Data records
---------------
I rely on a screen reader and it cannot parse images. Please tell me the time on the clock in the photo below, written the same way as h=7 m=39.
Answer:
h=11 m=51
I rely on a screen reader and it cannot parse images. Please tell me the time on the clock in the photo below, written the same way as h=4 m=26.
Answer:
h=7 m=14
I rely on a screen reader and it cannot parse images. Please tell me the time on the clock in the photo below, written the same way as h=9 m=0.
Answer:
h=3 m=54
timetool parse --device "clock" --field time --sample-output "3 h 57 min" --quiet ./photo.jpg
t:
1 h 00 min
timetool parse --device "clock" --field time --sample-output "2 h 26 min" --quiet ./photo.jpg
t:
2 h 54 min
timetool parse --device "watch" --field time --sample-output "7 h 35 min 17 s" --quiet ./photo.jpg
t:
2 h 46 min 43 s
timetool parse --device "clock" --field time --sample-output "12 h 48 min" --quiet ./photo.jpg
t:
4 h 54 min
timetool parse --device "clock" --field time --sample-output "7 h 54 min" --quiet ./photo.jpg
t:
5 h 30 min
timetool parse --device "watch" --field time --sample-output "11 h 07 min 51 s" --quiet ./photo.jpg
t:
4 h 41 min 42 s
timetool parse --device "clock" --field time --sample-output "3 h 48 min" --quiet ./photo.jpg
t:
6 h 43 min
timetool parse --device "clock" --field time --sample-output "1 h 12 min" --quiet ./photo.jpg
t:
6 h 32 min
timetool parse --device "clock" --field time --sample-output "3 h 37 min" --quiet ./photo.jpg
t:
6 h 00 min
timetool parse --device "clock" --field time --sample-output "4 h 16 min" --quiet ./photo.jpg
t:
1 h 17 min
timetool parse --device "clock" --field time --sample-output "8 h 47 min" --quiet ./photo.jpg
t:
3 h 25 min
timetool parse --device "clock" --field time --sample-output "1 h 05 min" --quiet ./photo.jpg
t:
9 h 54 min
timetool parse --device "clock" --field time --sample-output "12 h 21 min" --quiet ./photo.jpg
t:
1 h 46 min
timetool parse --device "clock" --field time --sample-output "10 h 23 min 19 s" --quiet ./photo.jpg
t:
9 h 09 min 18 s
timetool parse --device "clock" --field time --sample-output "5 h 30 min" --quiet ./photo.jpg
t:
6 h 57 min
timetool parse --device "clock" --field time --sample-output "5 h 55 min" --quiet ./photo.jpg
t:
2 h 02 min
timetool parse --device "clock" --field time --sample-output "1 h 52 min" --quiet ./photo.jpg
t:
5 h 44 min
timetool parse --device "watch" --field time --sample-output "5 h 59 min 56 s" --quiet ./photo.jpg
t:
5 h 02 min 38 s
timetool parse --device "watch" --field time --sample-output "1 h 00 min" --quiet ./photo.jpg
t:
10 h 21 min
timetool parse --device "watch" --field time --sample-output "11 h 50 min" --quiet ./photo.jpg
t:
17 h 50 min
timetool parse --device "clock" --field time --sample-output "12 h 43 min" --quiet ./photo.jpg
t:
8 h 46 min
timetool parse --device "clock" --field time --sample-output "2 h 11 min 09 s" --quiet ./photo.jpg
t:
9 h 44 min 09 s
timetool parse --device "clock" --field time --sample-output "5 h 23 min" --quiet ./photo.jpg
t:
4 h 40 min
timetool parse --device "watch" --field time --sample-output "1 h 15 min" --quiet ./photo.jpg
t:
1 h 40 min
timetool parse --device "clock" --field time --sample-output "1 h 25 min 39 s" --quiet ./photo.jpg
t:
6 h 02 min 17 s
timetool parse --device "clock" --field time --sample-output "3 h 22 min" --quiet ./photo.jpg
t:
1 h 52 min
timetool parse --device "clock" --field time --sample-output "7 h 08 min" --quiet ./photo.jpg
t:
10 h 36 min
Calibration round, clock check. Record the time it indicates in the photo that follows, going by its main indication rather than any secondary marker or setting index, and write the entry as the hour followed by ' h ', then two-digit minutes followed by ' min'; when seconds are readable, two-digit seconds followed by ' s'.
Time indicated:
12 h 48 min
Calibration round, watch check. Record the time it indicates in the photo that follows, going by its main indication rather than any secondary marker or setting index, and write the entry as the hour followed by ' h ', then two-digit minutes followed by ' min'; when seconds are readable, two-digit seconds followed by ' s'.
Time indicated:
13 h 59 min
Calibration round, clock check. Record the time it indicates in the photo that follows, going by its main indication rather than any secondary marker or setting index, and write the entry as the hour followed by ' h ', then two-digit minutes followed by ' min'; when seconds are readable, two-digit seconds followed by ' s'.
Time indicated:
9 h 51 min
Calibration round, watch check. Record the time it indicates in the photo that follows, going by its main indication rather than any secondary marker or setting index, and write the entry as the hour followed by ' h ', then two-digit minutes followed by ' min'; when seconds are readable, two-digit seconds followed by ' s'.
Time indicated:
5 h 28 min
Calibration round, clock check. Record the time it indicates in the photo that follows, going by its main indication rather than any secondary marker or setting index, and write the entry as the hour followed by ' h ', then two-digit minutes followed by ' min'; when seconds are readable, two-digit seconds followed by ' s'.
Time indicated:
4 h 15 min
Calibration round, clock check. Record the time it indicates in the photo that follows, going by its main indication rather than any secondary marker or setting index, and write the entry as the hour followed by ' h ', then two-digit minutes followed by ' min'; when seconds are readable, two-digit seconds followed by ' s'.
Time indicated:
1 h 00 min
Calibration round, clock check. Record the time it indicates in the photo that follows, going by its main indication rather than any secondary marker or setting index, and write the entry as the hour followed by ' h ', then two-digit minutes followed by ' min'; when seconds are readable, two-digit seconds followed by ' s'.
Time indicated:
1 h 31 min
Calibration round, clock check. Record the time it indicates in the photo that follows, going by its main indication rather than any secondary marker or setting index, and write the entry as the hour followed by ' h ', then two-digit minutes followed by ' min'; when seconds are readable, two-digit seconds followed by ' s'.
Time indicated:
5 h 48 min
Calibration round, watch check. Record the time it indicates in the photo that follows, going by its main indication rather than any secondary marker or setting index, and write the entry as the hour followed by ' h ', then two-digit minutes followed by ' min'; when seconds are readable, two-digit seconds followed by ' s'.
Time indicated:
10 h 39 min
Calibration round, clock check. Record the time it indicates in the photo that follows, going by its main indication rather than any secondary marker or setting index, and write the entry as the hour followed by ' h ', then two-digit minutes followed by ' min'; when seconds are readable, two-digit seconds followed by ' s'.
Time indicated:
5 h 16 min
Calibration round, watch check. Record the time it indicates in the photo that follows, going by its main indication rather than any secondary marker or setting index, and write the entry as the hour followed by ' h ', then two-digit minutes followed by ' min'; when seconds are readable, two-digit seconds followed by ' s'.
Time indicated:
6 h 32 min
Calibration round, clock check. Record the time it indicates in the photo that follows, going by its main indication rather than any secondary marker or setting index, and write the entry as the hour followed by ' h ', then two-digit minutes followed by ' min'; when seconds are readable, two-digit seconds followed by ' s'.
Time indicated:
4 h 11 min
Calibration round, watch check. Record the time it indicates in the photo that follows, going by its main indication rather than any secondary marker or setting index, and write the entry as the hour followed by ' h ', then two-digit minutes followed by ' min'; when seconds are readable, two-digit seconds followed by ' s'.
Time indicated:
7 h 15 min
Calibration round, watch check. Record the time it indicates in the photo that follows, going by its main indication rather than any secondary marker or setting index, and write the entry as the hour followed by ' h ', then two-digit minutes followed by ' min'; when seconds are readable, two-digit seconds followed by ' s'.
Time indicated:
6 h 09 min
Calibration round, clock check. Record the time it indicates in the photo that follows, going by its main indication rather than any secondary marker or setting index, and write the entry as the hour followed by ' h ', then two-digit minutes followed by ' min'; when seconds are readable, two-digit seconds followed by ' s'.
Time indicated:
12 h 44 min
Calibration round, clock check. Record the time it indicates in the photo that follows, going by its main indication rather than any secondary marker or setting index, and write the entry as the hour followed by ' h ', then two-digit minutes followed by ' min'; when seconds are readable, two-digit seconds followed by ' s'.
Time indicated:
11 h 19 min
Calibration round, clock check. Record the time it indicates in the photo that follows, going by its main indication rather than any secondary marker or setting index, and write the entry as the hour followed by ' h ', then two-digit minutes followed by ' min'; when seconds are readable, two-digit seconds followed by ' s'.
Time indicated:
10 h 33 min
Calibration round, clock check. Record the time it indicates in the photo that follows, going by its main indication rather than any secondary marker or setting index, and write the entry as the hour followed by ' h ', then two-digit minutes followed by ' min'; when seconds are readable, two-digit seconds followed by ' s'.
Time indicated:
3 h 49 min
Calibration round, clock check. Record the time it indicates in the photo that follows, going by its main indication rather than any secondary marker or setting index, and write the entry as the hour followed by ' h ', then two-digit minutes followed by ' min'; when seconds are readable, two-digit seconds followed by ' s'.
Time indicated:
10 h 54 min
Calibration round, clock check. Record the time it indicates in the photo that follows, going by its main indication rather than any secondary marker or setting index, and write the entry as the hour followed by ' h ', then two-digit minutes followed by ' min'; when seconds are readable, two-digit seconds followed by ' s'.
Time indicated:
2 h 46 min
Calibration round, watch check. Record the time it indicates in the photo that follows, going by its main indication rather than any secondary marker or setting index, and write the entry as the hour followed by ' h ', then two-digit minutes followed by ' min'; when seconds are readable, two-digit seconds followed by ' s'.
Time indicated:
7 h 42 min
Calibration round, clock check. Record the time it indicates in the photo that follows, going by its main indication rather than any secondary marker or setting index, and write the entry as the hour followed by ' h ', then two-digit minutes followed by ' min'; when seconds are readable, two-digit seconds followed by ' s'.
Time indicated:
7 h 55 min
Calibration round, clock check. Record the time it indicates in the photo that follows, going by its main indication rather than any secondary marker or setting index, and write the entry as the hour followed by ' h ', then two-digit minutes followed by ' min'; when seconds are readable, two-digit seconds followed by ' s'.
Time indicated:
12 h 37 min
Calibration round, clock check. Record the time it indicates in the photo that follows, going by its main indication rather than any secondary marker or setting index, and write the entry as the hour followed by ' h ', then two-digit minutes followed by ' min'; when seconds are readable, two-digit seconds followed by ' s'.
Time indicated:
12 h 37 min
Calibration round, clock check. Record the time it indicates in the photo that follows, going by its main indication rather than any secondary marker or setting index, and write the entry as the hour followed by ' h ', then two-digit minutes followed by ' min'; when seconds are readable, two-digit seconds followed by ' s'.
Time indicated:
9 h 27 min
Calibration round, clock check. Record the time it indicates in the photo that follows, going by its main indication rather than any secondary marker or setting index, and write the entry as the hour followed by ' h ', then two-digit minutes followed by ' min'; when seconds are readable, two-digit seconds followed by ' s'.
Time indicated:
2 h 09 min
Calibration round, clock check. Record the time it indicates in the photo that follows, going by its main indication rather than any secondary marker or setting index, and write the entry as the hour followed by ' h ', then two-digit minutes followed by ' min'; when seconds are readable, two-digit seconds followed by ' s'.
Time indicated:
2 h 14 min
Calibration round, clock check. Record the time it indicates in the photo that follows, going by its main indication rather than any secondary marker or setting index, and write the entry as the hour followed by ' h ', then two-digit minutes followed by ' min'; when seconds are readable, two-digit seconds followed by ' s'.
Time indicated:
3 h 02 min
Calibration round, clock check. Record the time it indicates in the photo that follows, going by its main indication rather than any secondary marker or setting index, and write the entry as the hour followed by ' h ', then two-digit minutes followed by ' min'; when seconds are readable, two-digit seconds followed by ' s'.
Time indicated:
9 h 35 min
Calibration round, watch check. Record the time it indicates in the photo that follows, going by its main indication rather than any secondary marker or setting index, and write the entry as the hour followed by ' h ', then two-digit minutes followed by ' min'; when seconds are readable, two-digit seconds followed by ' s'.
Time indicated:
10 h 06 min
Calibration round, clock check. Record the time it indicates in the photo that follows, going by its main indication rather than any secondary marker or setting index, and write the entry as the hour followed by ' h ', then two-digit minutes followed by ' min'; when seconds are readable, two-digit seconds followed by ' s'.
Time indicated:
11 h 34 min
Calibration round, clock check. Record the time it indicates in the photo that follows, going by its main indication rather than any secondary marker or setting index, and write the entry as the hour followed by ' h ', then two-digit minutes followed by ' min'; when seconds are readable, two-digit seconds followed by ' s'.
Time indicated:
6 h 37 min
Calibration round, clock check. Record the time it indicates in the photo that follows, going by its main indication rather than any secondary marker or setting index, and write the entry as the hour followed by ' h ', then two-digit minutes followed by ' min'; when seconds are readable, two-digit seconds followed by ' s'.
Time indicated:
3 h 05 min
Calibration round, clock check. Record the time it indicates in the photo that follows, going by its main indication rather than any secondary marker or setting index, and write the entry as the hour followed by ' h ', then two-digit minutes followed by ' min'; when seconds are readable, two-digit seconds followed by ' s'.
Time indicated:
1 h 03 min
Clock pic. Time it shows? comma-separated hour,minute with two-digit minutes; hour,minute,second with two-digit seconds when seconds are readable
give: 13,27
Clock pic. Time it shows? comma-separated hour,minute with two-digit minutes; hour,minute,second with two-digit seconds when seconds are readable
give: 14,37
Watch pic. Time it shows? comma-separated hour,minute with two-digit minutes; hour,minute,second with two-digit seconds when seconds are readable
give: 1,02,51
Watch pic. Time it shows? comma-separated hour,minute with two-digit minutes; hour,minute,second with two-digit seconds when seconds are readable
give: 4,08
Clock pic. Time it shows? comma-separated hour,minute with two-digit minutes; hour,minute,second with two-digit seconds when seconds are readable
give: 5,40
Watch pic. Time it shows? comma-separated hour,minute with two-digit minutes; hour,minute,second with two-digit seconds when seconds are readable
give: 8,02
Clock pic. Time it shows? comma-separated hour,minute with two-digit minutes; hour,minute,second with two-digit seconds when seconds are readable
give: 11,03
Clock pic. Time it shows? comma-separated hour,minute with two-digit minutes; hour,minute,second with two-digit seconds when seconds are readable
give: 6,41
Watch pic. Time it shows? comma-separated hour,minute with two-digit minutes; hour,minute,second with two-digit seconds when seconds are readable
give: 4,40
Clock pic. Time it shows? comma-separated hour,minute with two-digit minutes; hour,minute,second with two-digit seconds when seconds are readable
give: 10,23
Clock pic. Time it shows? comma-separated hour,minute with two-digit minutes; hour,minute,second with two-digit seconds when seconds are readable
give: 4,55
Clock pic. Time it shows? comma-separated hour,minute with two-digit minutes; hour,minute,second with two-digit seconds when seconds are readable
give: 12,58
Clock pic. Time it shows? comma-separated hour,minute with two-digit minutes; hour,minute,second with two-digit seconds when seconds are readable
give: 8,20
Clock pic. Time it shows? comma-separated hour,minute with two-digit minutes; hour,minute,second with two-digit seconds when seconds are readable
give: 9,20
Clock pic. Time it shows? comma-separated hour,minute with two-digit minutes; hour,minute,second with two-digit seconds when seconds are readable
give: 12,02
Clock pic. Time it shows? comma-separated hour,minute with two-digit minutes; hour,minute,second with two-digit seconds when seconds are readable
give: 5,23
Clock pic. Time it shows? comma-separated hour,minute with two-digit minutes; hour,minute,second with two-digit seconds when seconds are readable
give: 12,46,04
---------------
## Given exercise
Collect every line from the items above that contains the word "Please", and list them.

## Solution to the problem
I rely on a screen reader and it cannot parse images. Please tell me the time on the clock in the photo below, written the same way as h=7 m=39.
I rely on a screen reader and it cannot parse images. Please tell me the time on the clock in the photo below, written the same way as h=4 m=26.
I rely on a screen reader and it cannot parse images. Please tell me the time on the clock in the photo below, written the same way as h=9 m=0.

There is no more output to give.